A pit stop at a Staples gas station extinguished the low fuel light, and I headed back for Wadena. Almost immediately BNSF 771 East cleared up a warrant, and it was back to work. This time from the Todd County Highway 9 crossing, for what turned out to be my favorite shot of the day.

Another tank train! Knowing how much he would wish he had been there, I immediately texted Chris with tall tales about the flood of oil trains headed into the bright sun amidst the frosty scenery. That was kind of mean of me.

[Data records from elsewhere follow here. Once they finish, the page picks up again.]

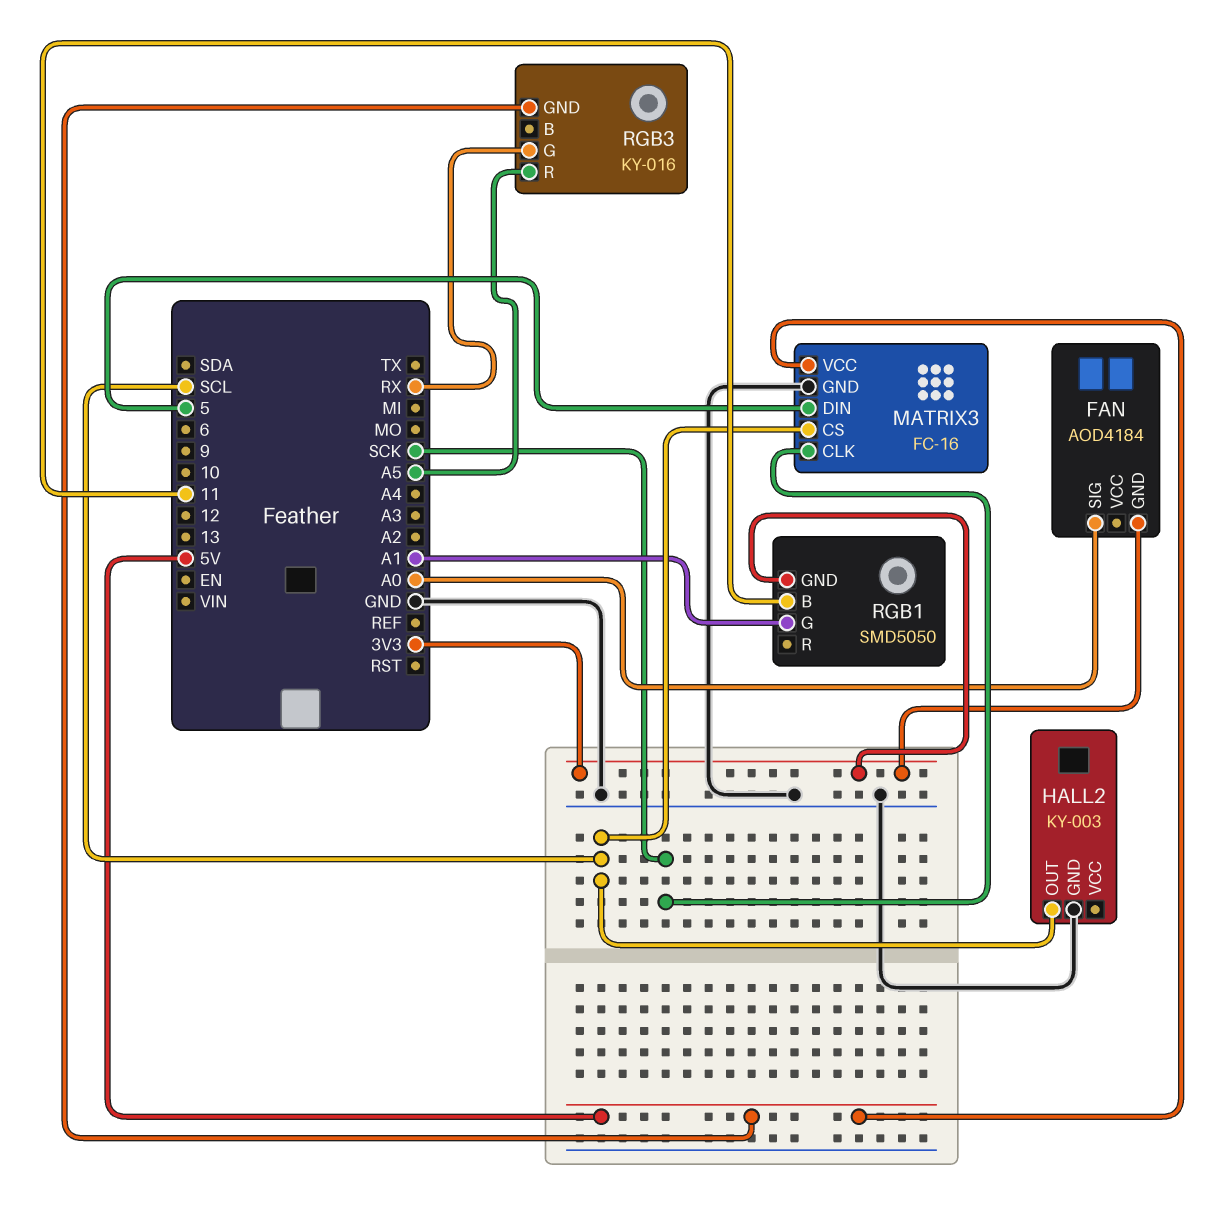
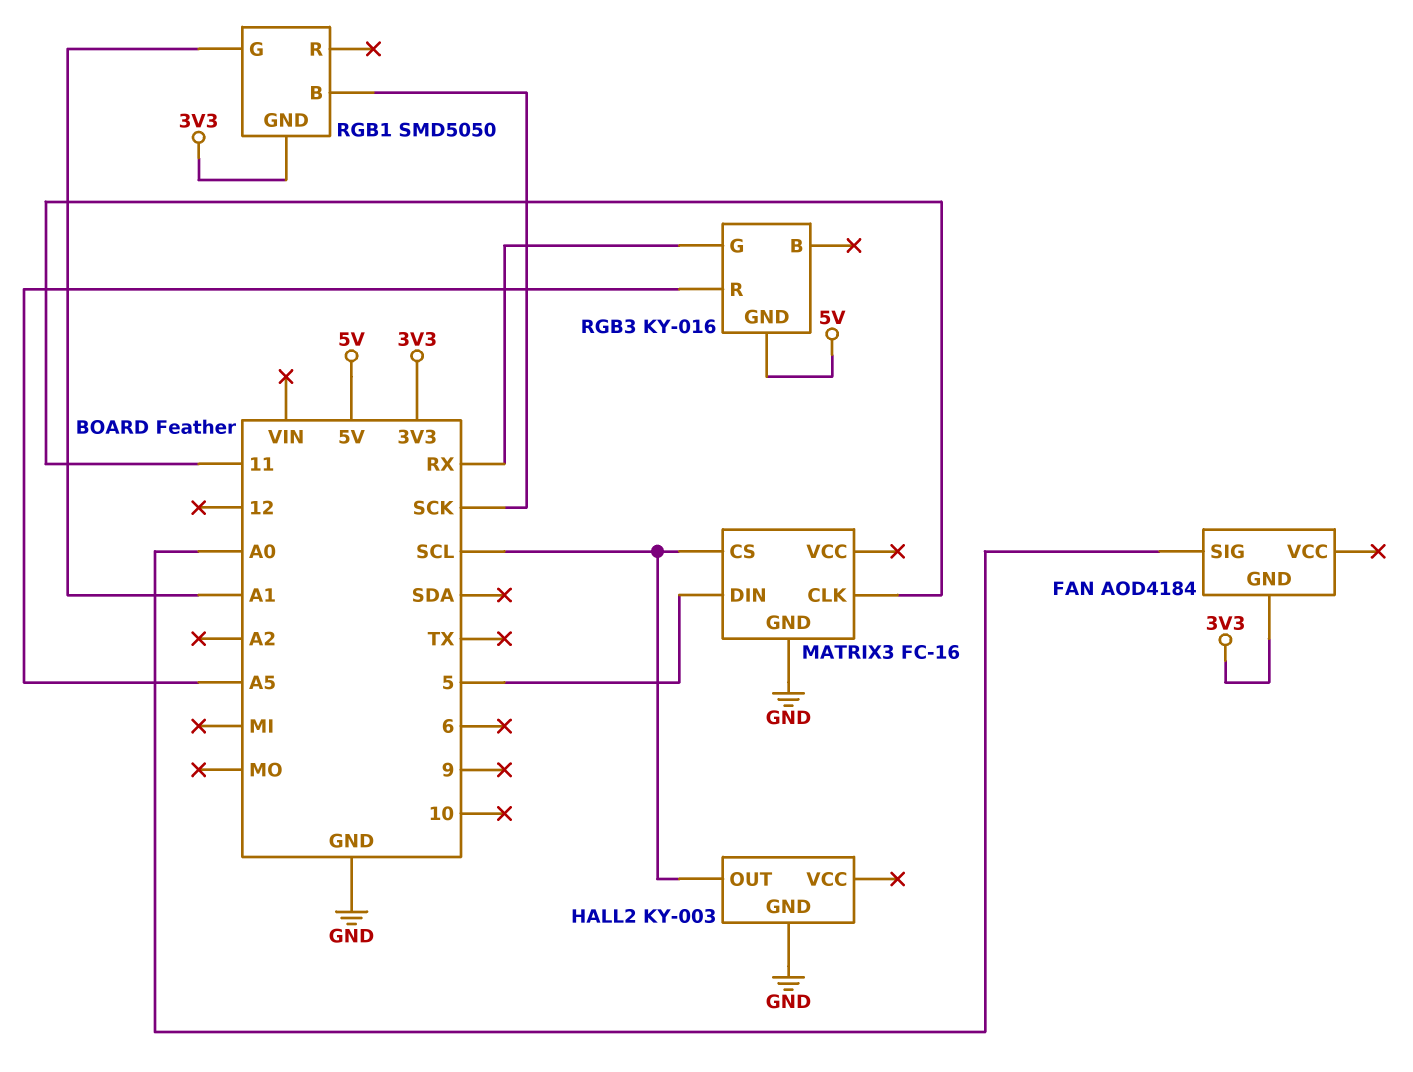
MATRIX3 pin CLK: SCK -> 11
MATRIX3 pin VCC: 5V -> none
RGB1 pin B: 11 -> SCK

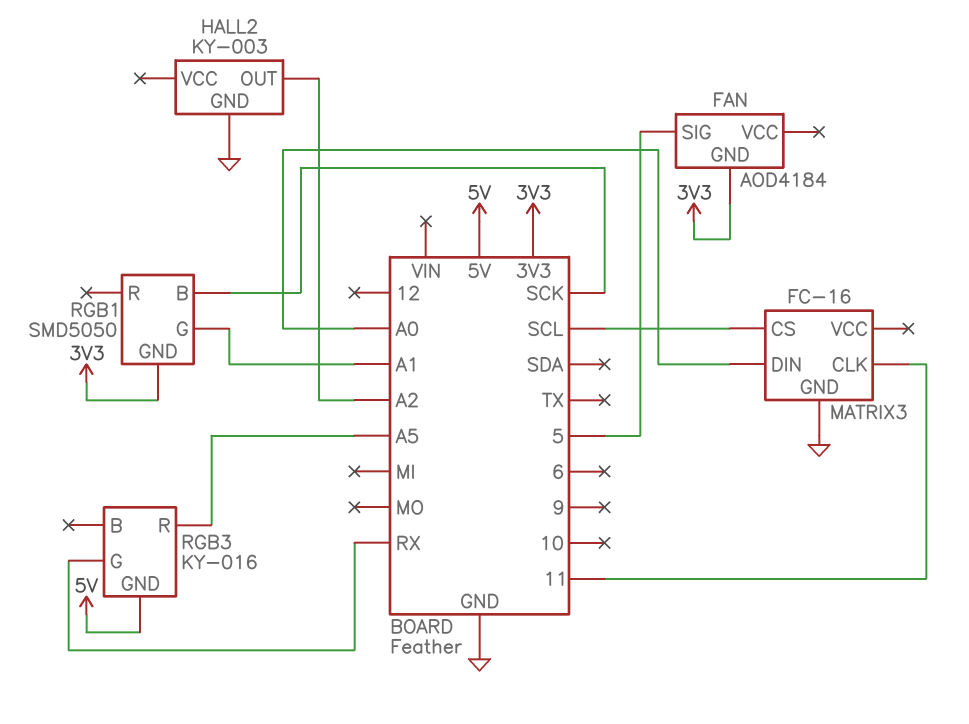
FAN pin SIG: A0 -> 5
HALL2 pin OUT: SCL -> A2
MATRIX3 pin DIN: 5 -> A0

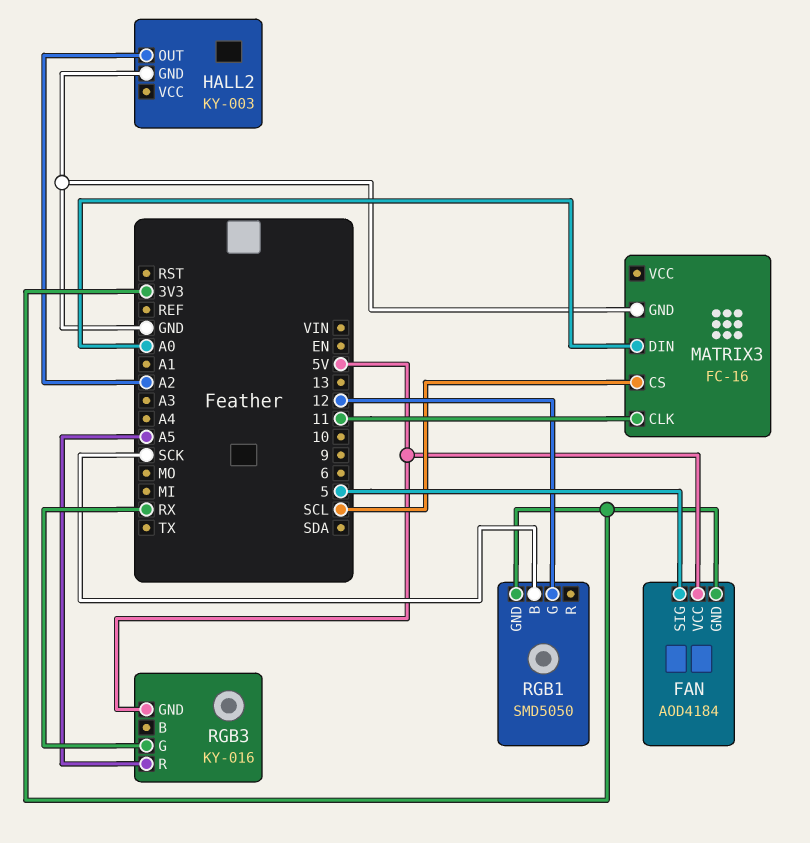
FAN pin VCC: none -> 5V
RGB1 pin G: A1 -> 12

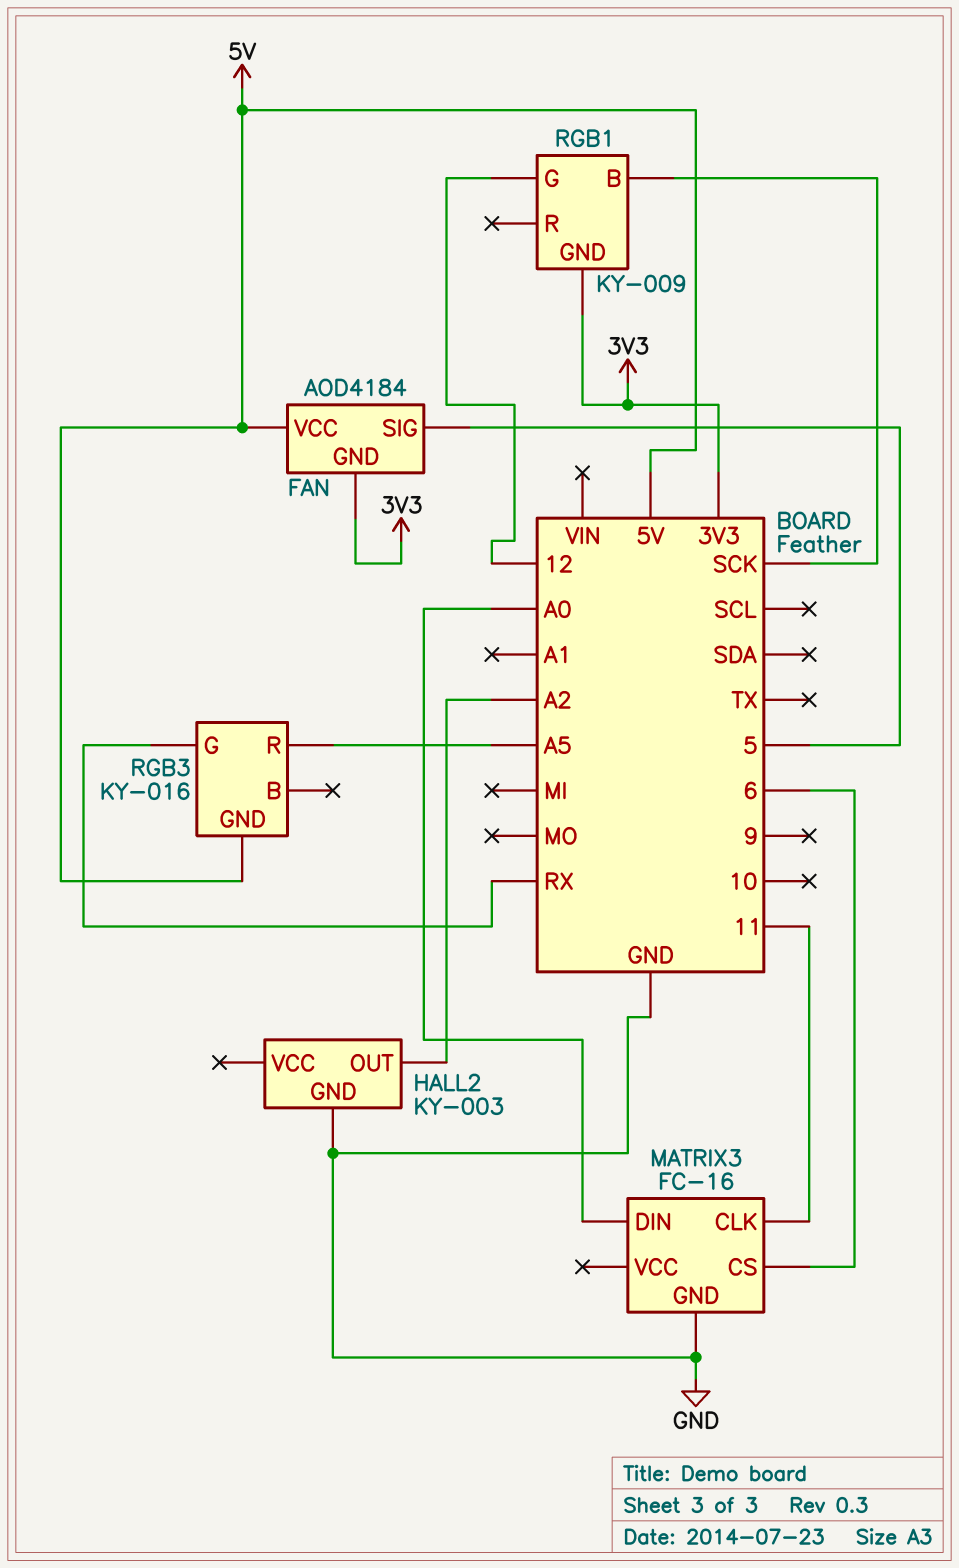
MATRIX3 pin CS: SCL -> 6
RGB1: SMD5050 -> KY-009

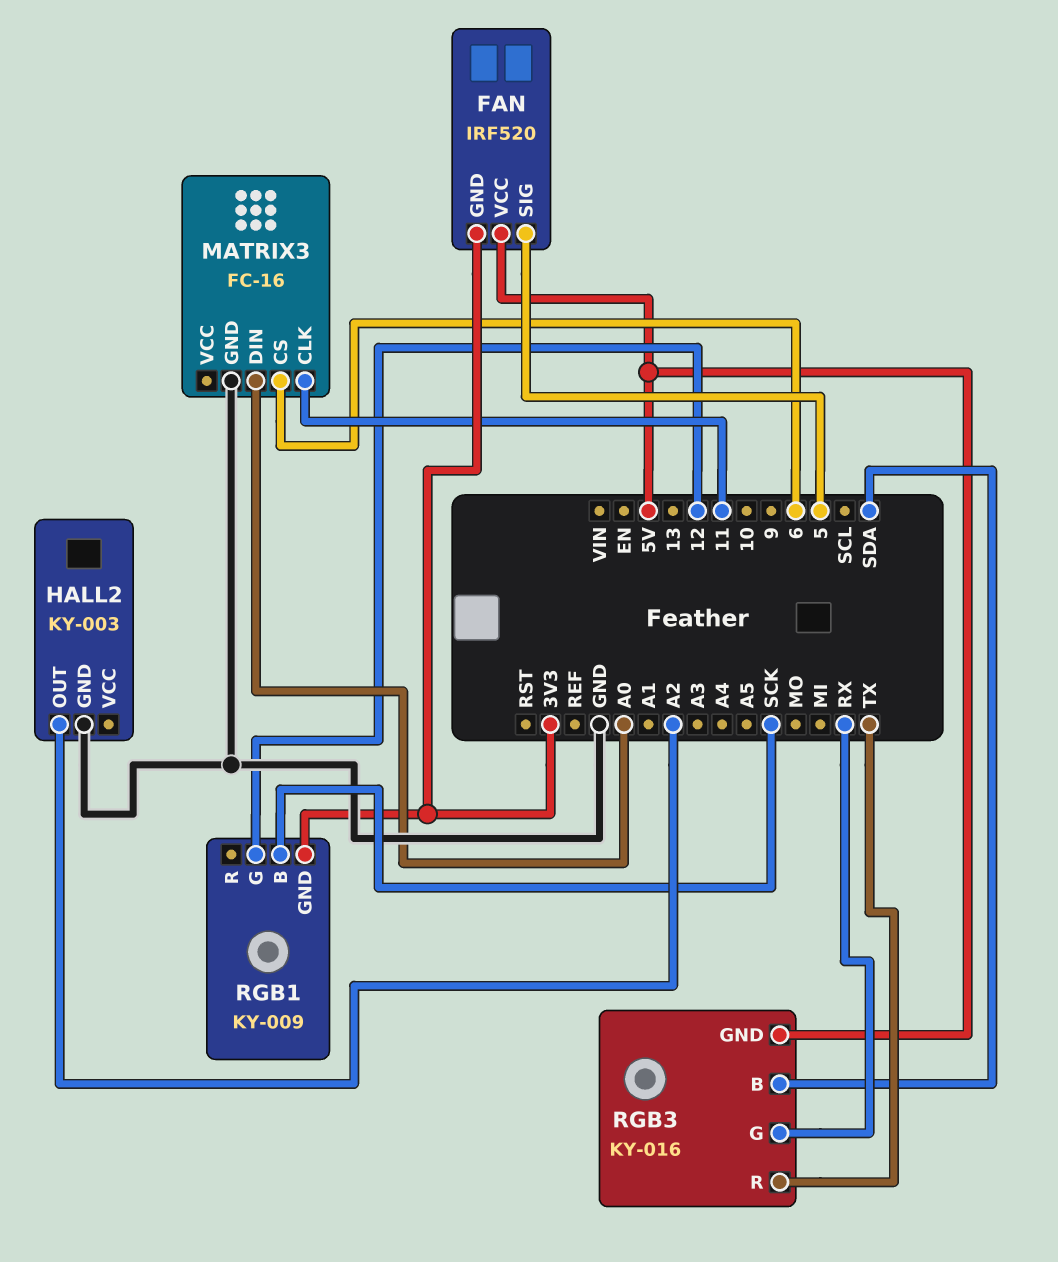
FAN: AOD4184 -> IRF520
RGB3 pin B: none -> SDA
RGB3 pin R: A5 -> TX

When I got home, the frost was just starting to drop, creating mini snow flurries throughout the neighborhood. It was a scenic day, and thanks to the BNSF for cooperating and giving the chance to shoot some trains in these unusual conditions!

Friday, February 3, 2012

Frosty Days

Usually we associate the word "frost" with cold. The last couple of days have been sweatshirt weather in these parts, yet the frost has been about as glorious as it gets. I like shooting in the frost as it adds something rarely seen around here. It's even better if the sun comes out, as here, but it's even neat in the clouds. Yesterday and today fit into the latter category, even sneaking toward fog yesterday. For example, here's an intermodal I happened across shortly after leaving on a trip to the Cities Thursday afternoon. I also got a couple others on the trip, the first at Aldrich:

And the second one I managed to intercept at the old Highway 10 bridge near Lincoln. This train had a pair of GE's and a long string of freight cars stretched out behind.

I scored in the same location again today on the way home. This time it was Dairyland Power loads, headed down the Staples Sub behind a GE and a MAC, with yet another MAC shoving. This train has some frost on the MU hoses to go along with what was coating the trees.

I wish there was a better way to actually capture the beauty of these conditions but I just don't have the knack. It's fun to see though.